We are growing quickly here at Junction Networks, and part of this growth means we need to be able to handle more users. This is some thing we are all happy about! We have been tracking and forecasting our growth for some time so we can plan for our capacity needs in the future. To facilitate this capacity expansion, one of the main projects we've been working on is scaling our SIP proxy.
For those of you who don't know what a SIP proxy is, you can think of it as the "Grand Central Terminal" of the network. SIP traffic is sent there and then gets sent out on its way to a different place. When someone calls you, a message is sent to the SIP proxy. The SIP proxy knows where your phone is so it relays the message down to your phone, then acts as an intermediary between you and the other caller until one of you hangs up. SIP proxies can do a lot more; in fact, our SIP proxy does quite a bit more than what has just been described, but you get the idea.
SIP Proxy servers can be of two general types: stateless, and stateful. Stateless SIP proxies don't know any thing about the messages they are receiving; they just forward things along without thinking about it. Stateful SIP proxies keep track of what has happened in a call and use that information to make decisions about what to do throughout a call.

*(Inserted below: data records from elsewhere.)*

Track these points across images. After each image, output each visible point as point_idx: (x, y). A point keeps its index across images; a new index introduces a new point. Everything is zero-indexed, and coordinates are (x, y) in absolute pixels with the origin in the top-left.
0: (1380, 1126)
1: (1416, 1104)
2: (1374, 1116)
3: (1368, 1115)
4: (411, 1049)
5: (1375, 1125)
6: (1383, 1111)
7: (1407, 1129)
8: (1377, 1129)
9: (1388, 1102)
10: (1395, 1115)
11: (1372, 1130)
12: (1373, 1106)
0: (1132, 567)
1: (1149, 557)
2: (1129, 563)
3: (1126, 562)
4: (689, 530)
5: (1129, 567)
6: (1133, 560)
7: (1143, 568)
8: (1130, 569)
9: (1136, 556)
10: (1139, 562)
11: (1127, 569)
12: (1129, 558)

The difference becomes important when you start talking about scaling.
Scaling generally happens one of two ways in the software world: vertically, or horizontally. Vertical scaling means you buy bigger and bigger hardware to run the same software, thus giving you more resources to use. Horizontal scaling means you buy many of the same type of smaller hardware and distribute load. Each has it's advantages, but in the end, you can only vertically scale so far - to whatever the biggest computer in the world is. Generally speaking, horizontally scaling, while requiring more planning and initial time investment, can bring you nearly infinite growth capacity at a far lower cost ratio when compared to vertical scaling.
So, how do you how do you horizontally scale a sip proxy? Scaling stateful SIP proxies requires a lot more work than stateless proxies. This is because for any phone call, in a horizontally scaled architecture, it is very possible that messages will me exchanged between multiple SIP proxy servers. This requires that each server know about the exact same state information throughout the call.
Here are the main pieces of state that need to be distributed:
-
1. User Location: What phones does a user have, and where are they located?
-
2. NAT/Firewall traversal: What path must be followed to be able to get messages through a NAT/Firewall to a phone?
-
3. Sequential Request Routing: If there are changes to this call: transfer, hold, etc. Where do those messages need to get sent in order to route back the same way the came?
There are several Request For Comments (RFC's) available that we have implemented to allow for the dissemination of this information between any number of stateful SIP proxy servers.
-
Challenge (1) is solved by using a global registrar so that every SIP proxy has the same view of what phones are where.
-
Challenge (2) is solved by using PATH headers (RFC 3327). PATH headers record the first server that received a request from a phone, the same one that will be keeping a NAT/Firewall open, and save it so that when we look up a users location, we know how to route the call back so that it will traverse a NAT/Firewall.
-
Challenge (3) is solved by using GRUU's (RFC 5627) or Globally Routeable Useragent URI. During a call setup, each phone exchanges information on how it can be contacted for future requests. We change this contact and encode information so that the call can be globally routed from any where, solving a recurrence of issue 2).
There is a lot going on that we just can't cover in a blog post, but these are some of the general problems that we have solved in the process of creating an infinitely scalable, redundant, and fault tolerant network of SIP proxy servers.